Data records:

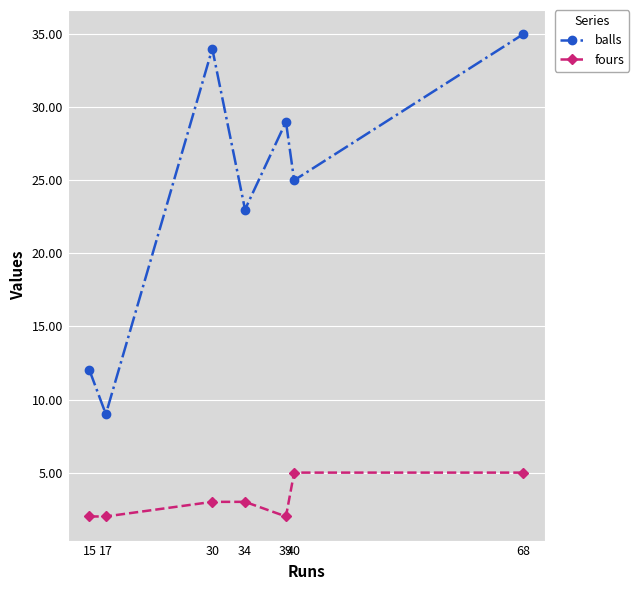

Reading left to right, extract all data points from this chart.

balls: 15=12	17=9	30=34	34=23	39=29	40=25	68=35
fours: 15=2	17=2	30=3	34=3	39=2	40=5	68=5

...

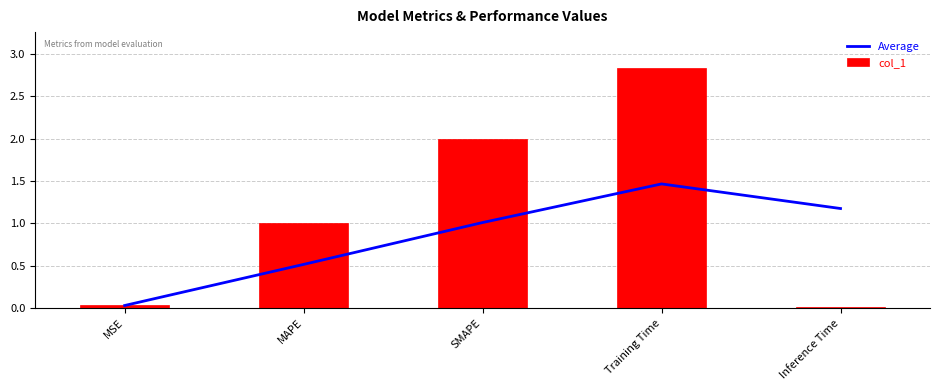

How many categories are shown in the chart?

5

Directions: Please count the lines in the material above that contain the word "chart", and give only that number.

Solution to the problem: 2